» Exercise
Below this line is a set of entries; quote exactly the lines from the line that contains "First print" to the line that contains "b2015-135.d57", both lines included.

[Data entries]
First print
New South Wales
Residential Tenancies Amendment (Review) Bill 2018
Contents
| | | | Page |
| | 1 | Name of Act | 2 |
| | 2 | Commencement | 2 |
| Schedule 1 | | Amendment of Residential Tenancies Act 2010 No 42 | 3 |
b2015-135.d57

...

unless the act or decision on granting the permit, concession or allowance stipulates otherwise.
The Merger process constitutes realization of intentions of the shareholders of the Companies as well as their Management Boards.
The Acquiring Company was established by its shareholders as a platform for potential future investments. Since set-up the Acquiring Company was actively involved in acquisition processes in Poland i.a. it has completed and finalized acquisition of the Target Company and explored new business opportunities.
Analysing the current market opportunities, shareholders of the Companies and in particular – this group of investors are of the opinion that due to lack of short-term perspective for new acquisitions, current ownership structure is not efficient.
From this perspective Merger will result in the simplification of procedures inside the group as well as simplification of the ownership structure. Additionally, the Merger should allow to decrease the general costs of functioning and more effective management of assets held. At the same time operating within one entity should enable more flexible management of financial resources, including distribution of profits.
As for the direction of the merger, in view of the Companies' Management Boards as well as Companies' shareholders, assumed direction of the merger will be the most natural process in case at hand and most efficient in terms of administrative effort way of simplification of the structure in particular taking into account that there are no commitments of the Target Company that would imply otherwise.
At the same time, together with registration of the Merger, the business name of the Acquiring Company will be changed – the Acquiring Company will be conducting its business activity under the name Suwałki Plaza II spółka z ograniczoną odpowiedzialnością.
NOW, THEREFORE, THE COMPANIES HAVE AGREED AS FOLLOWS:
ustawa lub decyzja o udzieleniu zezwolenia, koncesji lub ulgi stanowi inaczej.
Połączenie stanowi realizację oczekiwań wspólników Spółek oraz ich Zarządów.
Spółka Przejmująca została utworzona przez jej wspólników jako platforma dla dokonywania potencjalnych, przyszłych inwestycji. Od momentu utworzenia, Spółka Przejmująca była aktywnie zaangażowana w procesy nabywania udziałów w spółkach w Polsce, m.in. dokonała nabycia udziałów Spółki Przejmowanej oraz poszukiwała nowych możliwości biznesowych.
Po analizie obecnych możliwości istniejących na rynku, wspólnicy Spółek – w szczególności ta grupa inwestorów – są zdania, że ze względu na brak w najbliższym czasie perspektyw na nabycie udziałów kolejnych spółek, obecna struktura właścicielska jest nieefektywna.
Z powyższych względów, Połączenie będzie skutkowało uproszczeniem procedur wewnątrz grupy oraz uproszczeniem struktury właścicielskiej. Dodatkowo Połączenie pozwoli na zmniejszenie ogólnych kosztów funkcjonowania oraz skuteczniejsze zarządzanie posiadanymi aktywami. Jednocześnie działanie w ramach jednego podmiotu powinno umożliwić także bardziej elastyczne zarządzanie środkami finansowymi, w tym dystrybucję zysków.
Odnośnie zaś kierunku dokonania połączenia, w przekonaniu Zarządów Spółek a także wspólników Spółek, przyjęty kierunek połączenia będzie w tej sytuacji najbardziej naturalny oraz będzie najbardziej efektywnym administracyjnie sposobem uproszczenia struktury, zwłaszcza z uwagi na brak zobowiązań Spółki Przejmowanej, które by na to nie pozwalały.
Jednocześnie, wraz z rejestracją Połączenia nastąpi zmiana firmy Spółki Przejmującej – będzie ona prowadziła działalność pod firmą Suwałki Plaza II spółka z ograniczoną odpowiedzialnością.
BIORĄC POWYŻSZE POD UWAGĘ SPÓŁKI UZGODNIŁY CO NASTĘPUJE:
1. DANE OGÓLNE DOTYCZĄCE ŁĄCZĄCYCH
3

...

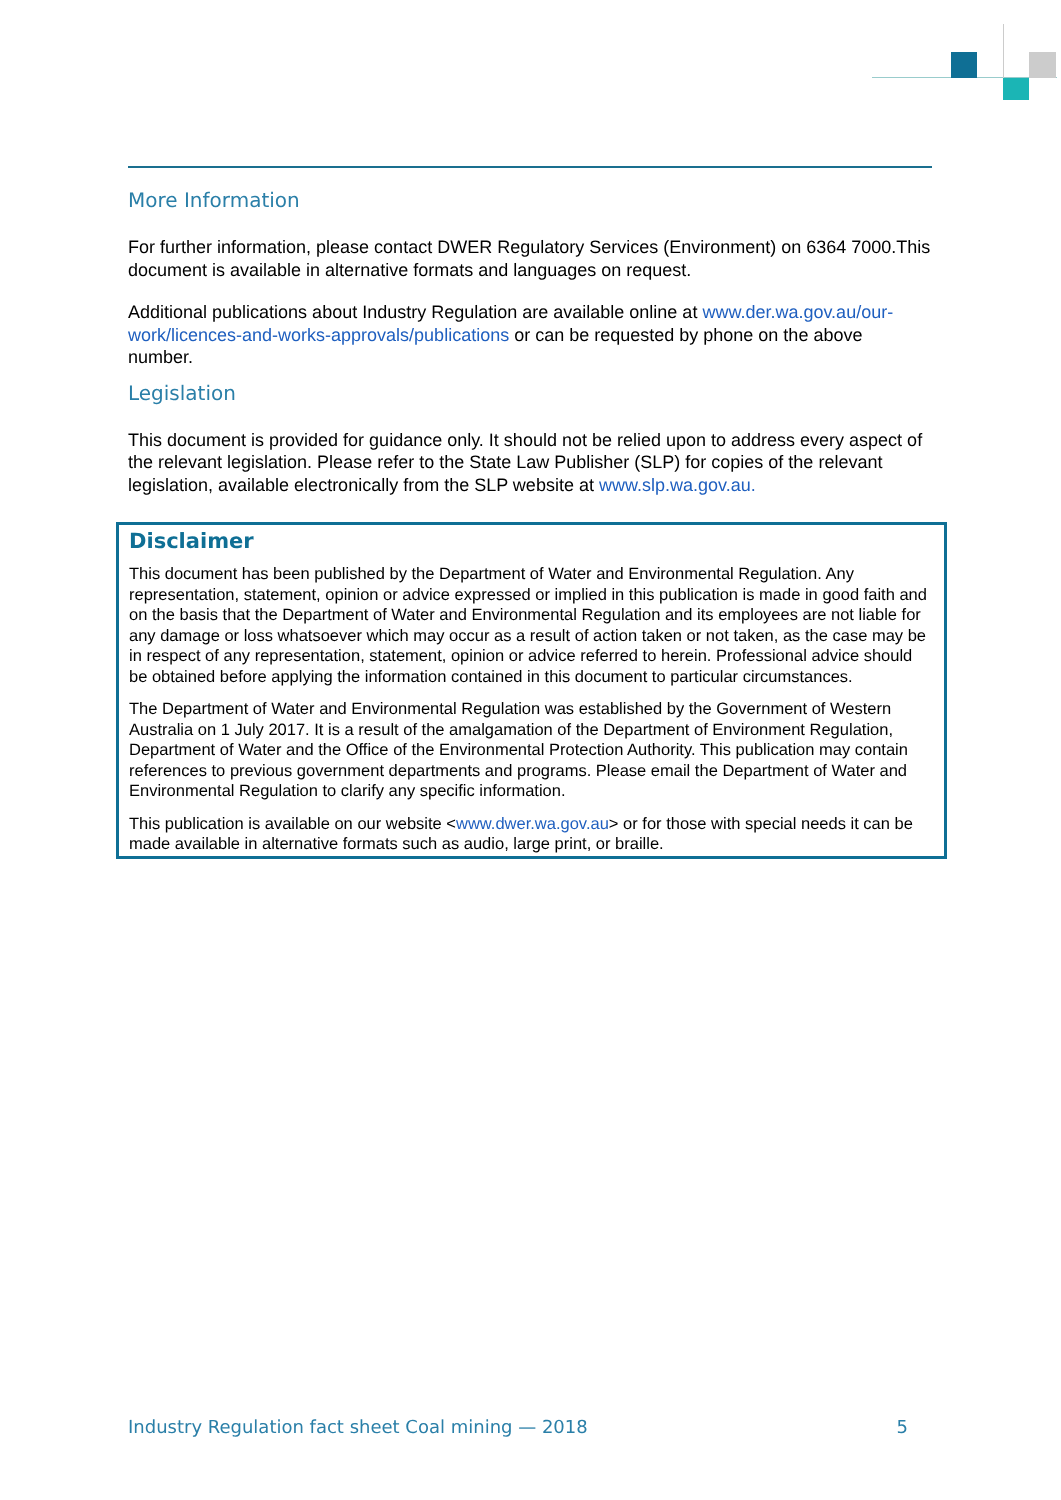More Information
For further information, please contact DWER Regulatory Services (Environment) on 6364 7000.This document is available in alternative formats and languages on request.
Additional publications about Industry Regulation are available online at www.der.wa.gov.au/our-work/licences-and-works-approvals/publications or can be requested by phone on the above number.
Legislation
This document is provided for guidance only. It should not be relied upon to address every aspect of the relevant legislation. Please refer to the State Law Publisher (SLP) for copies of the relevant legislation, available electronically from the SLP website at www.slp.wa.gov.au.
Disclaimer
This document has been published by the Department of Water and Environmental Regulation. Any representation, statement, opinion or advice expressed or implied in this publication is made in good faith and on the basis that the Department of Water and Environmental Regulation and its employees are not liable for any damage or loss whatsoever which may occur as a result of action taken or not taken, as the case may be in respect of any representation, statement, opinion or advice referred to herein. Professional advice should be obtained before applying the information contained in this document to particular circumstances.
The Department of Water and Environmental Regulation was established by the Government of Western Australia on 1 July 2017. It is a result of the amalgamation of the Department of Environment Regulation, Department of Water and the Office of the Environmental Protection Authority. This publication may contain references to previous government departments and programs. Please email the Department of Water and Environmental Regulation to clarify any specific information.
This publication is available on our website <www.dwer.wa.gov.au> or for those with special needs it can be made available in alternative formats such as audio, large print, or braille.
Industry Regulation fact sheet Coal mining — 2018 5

» Exercise response
First print
New South Wales
Residential Tenancies Amendment (Review) Bill 2018
Contents
| | | | Page |
| | 1 | Name of Act | 2 |
| | 2 | Commencement | 2 |
| Schedule 1 | | Amendment of Residential Tenancies Act 2010 No 42 | 3 |
b2015-135.d57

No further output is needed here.